Filtering bots from traffic reports

Agent name and/or IP address?

aspdaddy

3:37 pm on Mar 31, 2003 (gmt 0)

To filter out the bots,spiders,harvesters etc.. is it best to use a list of known user agents or known IP addresses/hosts? Any other strategies?

Is it common for a bot use many IP addresses, but if I filter the IP address out, could I be filtering real traffic.

Any decent articles on this subject?

Thanks.

nonprof webguy

4:11 pm on Mar 31, 2003 (gmt 0)

Identifying bots can be tricky. There are always new user-agent names, so maintaining a list of bot user agents is a neverending job. Bots sometimes use fake user agent names to fool you into thinking they are a standard browser.
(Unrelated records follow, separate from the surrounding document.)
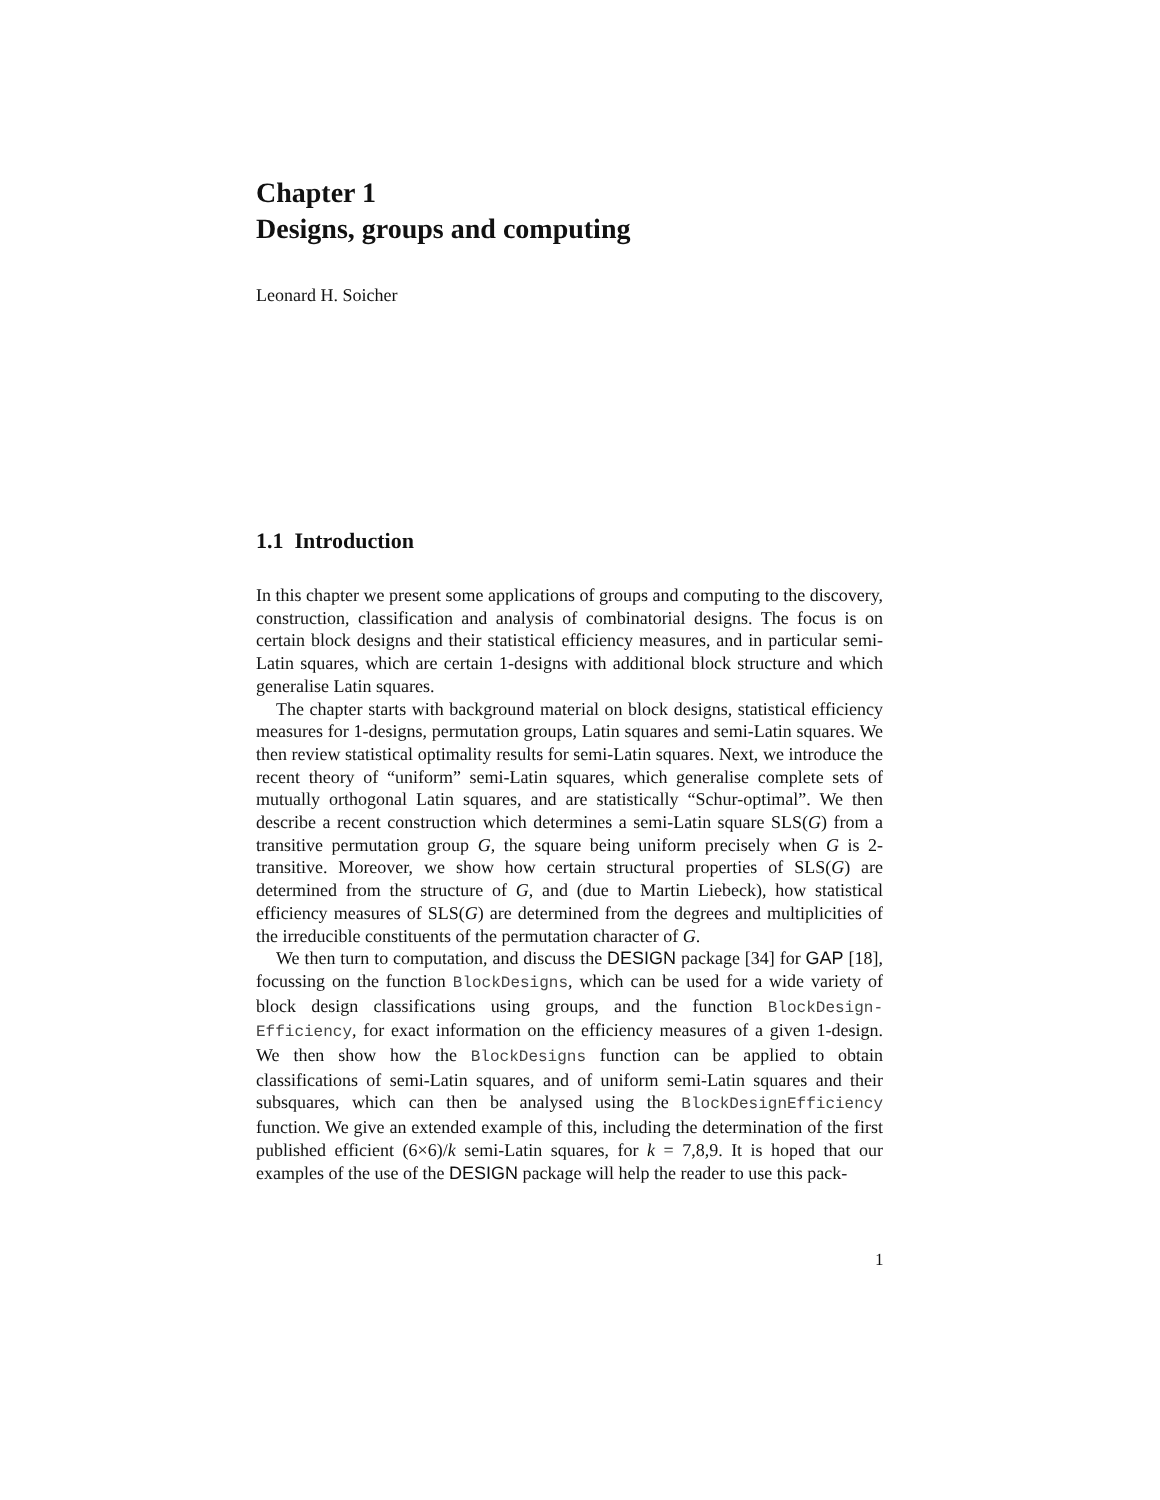Chapter 1
Designs, groups and computing
Leonard H. Soicher
1.1 Introduction
In this chapter we present some applications of groups and computing to the discovery, construction, classification and analysis of combinatorial designs. The focus is on certain block designs and their statistical efficiency measures, and in particular semi-Latin squares, which are certain 1-designs with additional block structure and which generalise Latin squares.
The chapter starts with background material on block designs, statistical efficiency measures for 1-designs, permutation groups, Latin squares and semi-Latin squares. We then review statistical optimality results for semi-Latin squares. Next, we introduce the recent theory of “uniform” semi-Latin squares, which generalise complete sets of mutually orthogonal Latin squares, and are statistically “Schur-optimal”. We then describe a recent construction which determines a semi-Latin square SLS(G) from a transitive permutation group G, the square being uniform precisely when G is 2-transitive. Moreover, we show how certain structural properties of SLS(G) are determined from the structure of G, and (due to Martin Liebeck), how statistical efficiency measures of SLS(G) are determined from the degrees and multiplicities of the irreducible constituents of the permutation character of G.
We then turn to computation, and discuss the DESIGN package [34] for GAP [18], focussing on the function BlockDesigns, which can be used for a wide variety of block design classifications using groups, and the function BlockDesign-Efficiency, for exact information on the efficiency measures of a given 1-design. We then show how the BlockDesigns function can be applied to obtain classifications of semi-Latin squares, and of uniform semi-Latin squares and their subsquares, which can then be analysed using the BlockDesignEfficiency function. We give an extended example of this, including the determination of the first published efficient (6×6)/k semi-Latin squares, for k = 7,8,9. It is hoped that our examples of the use of the DESIGN package will help the reader to use this pack-
1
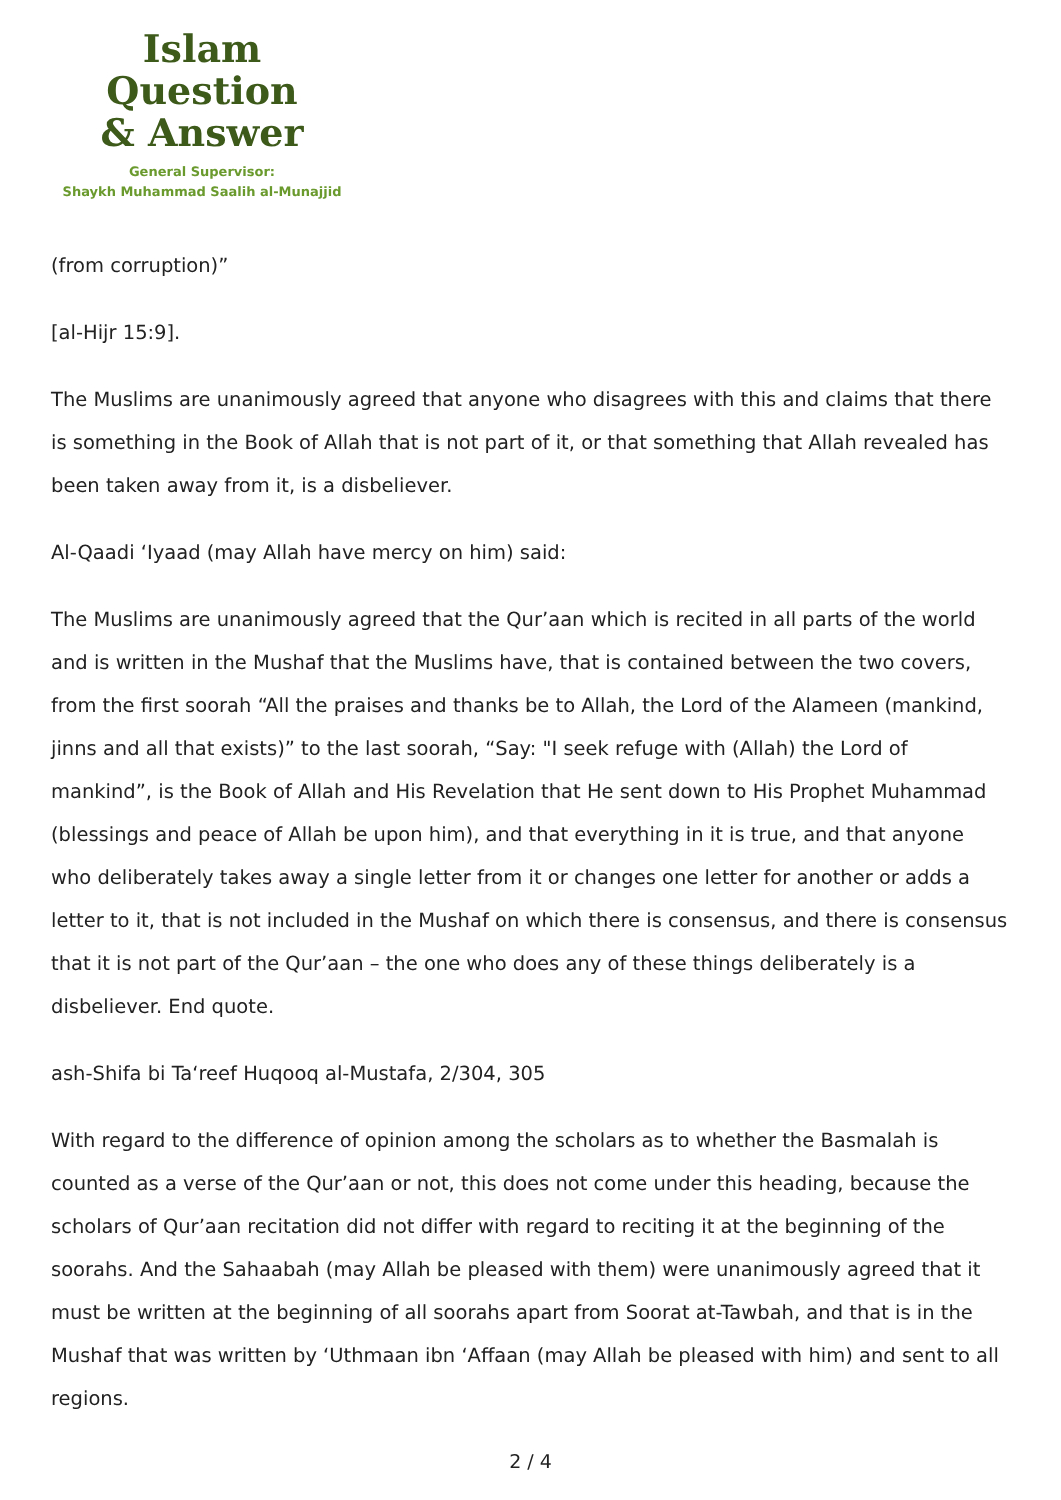Islam Question
& Answer
General Supervisor:
Shaykh Muhammad Saalih al-Munajjid
(from corruption)”
[al-Hijr 15:9].
The Muslims are unanimously agreed that anyone who disagrees with this and claims that there is something in the Book of Allah that is not part of it, or that something that Allah revealed has been taken away from it, is a disbeliever.
Al-Qaadi ‘Iyaad (may Allah have mercy on him) said:
The Muslims are unanimously agreed that the Qur’aan which is recited in all parts of the world and is written in the Mushaf that the Muslims have, that is contained between the two covers, from the first soorah “All the praises and thanks be to Allah, the Lord of the Alameen (mankind, jinns and all that exists)” to the last soorah, “Say: "I seek refuge with (Allah) the Lord of mankind”, is the Book of Allah and His Revelation that He sent down to His Prophet Muhammad (blessings and peace of Allah be upon him), and that everything in it is true, and that anyone who deliberately takes away a single letter from it or changes one letter for another or adds a letter to it, that is not included in the Mushaf on which there is consensus, and there is consensus that it is not part of the Qur’aan – the one who does any of these things deliberately is a disbeliever. End quote.
ash-Shifa bi Ta‘reef Huqooq al-Mustafa, 2/304, 305
With regard to the difference of opinion among the scholars as to whether the Basmalah is counted as a verse of the Qur’aan or not, this does not come under this heading, because the scholars of Qur’aan recitation did not differ with regard to reciting it at the beginning of the soorahs. And the Sahaabah (may Allah be pleased with them) were unanimously agreed that it must be written at the beginning of all soorahs apart from Soorat at-Tawbah, and that is in the Mushaf that was written by ‘Uthmaan ibn ‘Affaan (may Allah be pleased with him) and sent to all regions.
2 / 4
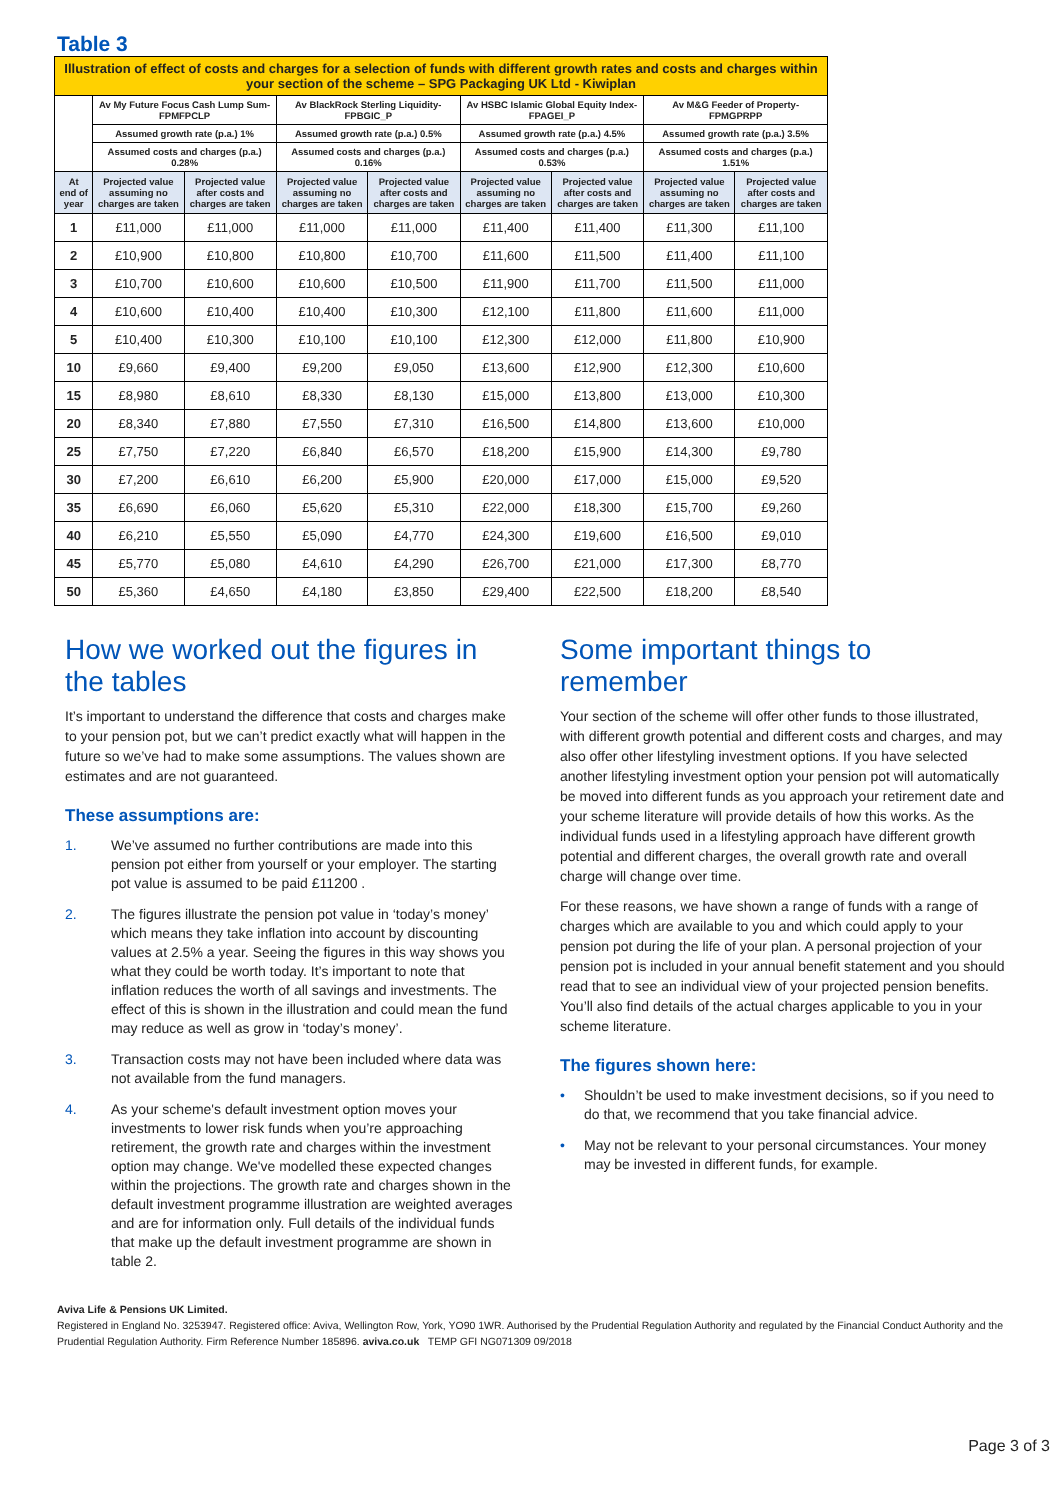Table 3
| Illustration of effect of costs and charges for a selection of funds with different growth rates and costs and charges within your section of the scheme – SPG Packaging UK Ltd - Kiwiplan | | | | | | | | |
| | Av My Future Focus Cash Lump Sum-FPMFPCLP | | Av BlackRock Sterling Liquidity-FPBGIC_P | | Av HSBC Islamic Global Equity Index-FPAGEI_P | | Av M&G Feeder of Property-FPMGPRPP | |
| | Assumed growth rate (p.a.) 1% | | Assumed growth rate (p.a.) 0.5% | | Assumed growth rate (p.a.) 4.5% | | Assumed growth rate (p.a.) 3.5% | |
| | Assumed costs and charges (p.a.) 0.28% | | Assumed costs and charges (p.a.) 0.16% | | Assumed costs and charges (p.a.) 0.53% | | Assumed costs and charges (p.a.) 1.51% | |
| At end of year | Projected value assuming no charges are taken | Projected value after costs and charges are taken | Projected value assuming no charges are taken | Projected value after costs and charges are taken | Projected value assuming no charges are taken | Projected value after costs and charges are taken | Projected value assuming no charges are taken | Projected value after costs and charges are taken |
| 1 | £11,000 | £11,000 | £11,000 | £11,000 | £11,400 | £11,400 | £11,300 | £11,100 |
| 2 | £10,900 | £10,800 | £10,800 | £10,700 | £11,600 | £11,500 | £11,400 | £11,100 |
| 3 | £10,700 | £10,600 | £10,600 | £10,500 | £11,900 | £11,700 | £11,500 | £11,000 |
| 4 | £10,600 | £10,400 | £10,400 | £10,300 | £12,100 | £11,800 | £11,600 | £11,000 |
| 5 | £10,400 | £10,300 | £10,100 | £10,100 | £12,300 | £12,000 | £11,800 | £10,900 |
| 10 | £9,660 | £9,400 | £9,200 | £9,050 | £13,600 | £12,900 | £12,300 | £10,600 |
| 15 | £8,980 | £8,610 | £8,330 | £8,130 | £15,000 | £13,800 | £13,000 | £10,300 |
| 20 | £8,340 | £7,880 | £7,550 | £7,310 | £16,500 | £14,800 | £13,600 | £10,000 |
| 25 | £7,750 | £7,220 | £6,840 | £6,570 | £18,200 | £15,900 | £14,300 | £9,780 |
| 30 | £7,200 | £6,610 | £6,200 | £5,900 | £20,000 | £17,000 | £15,000 | £9,520 |
| 35 | £6,690 | £6,060 | £5,620 | £5,310 | £22,000 | £18,300 | £15,700 | £9,260 |
| 40 | £6,210 | £5,550 | £5,090 | £4,770 | £24,300 | £19,600 | £16,500 | £9,010 |
| 45 | £5,770 | £5,080 | £4,610 | £4,290 | £26,700 | £21,000 | £17,300 | £8,770 |
| 50 | £5,360 | £4,650 | £4,180 | £3,850 | £29,400 | £22,500 | £18,200 | £8,540 |
How we worked out the figures in the tables
It’s important to understand the difference that costs and charges make to your pension pot, but we can’t predict exactly what will happen in the future so we’ve had to make some assumptions. The values shown are estimates and are not guaranteed.
These assumptions are:
1. We’ve assumed no further contributions are made into this pension pot either from yourself or your employer. The starting pot value is assumed to be paid £11200 .
2. The figures illustrate the pension pot value in ‘today’s money’ which means they take inflation into account by discounting values at 2.5% a year. Seeing the figures in this way shows you what they could be worth today. It’s important to note that inflation reduces the worth of all savings and investments. The effect of this is shown in the illustration and could mean the fund may reduce as well as grow in ‘today’s money’.
3. Transaction costs may not have been included where data was not available from the fund managers.
4. As your scheme's default investment option moves your investments to lower risk funds when you’re approaching retirement, the growth rate and charges within the investment option may change. We've modelled these expected changes within the projections. The growth rate and charges shown in the default investment programme illustration are weighted averages and are for information only. Full details of the individual funds that make up the default investment programme are shown in table 2.
Some important things to remember
Your section of the scheme will offer other funds to those illustrated, with different growth potential and different costs and charges, and may also offer other lifestyling investment options. If you have selected another lifestyling investment option your pension pot will automatically be moved into different funds as you approach your retirement date and your scheme literature will provide details of how this works. As the individual funds used in a lifestyling approach have different growth potential and different charges, the overall growth rate and overall charge will change over time.
For these reasons, we have shown a range of funds with a range of charges which are available to you and which could apply to your pension pot during the life of your plan. A personal projection of your pension pot is included in your annual benefit statement and you should read that to see an individual view of your projected pension benefits. You’ll also find details of the actual charges applicable to you in your scheme literature.
The figures shown here:
• Shouldn’t be used to make investment decisions, so if you need to do that, we recommend that you take financial advice.
• May not be relevant to your personal circumstances. Your money may be invested in different funds, for example.
Aviva Life & Pensions UK Limited.
Registered in England No. 3253947. Registered office: Aviva, Wellington Row, York, YO90 1WR. Authorised by the Prudential Regulation Authority and regulated by the Financial Conduct Authority and the Prudential Regulation Authority. Firm Reference Number 185896. aviva.co.uk TEMP GFI NG071309 09/2018
Page 3 of 3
They also sometimes come from IP addresses that are owned by broadband ISPs that are also used by human browsers.

I've recently I've been exploring identifying bots by behavior. Using several honeypots that lure bots but not humans, in my spare time I've begun going through my recent logs putting each user-agent IP combination through a series of tests to identify whether that combo shows various kinds of bot behavior:

Did they request more than 10 pages within 20 seconds? more than 10 pages within 30 seconds?

Did they request robots.txt?

Did they request any of the honeypot pages, and if so, how many?

Did they NOT request style sheets?

Did they NOT request image files?

I don't yet know how many tests a given user-agent IP combination has to pass or fail to be identified as a likely to be a bot.

Over time, I'm hoping to discern patterns that can be associated with different kinds of bots. I'm also looking at the behavior of known bots like e-mail siphon to see if any other user-agent IP combinations in my logs exhibit similar behavior.

I don't, as yet, have any useful results, but I wanted to share the approach.

wilderness

4:25 pm on Mar 31, 2003 (gmt 0)

Try a search on "UMBC Agent Web" plenty of reading there although not specific to your inquiry.

Don't recall (course I haven't looked in a while) a specific page giving lengthy explantions. At least not gathered together in one document.

Bots are rapidly changing with new innovations constant. It is never-ending. :-(

aspdaddy

4:55 pm on Mar 31, 2003 (gmt 0)

Thanks for the feedback guys.

nonprof, id'ing robots by behaviour is a nice idea - check out research papers by Tan & Kumar.

Andrue

6:40 pm on Mar 31, 2003 (gmt 0)

I found tons of info just by putting a few keywords in google.com:

spam
robot
bad bot
UA list

a combination of those or even just putting the IP or the UA of a suspected bot along with bot or spam in the keyword will turn stuff up...

actually that's how i found this board, most of the information i have found useful came from here.

Macguru

6:45 pm on Mar 31, 2003 (gmt 0)

Hi aspdaddy,

Knowing what kind of stat software you are using could help a bit. For some packages, you can get fairly recent updated files.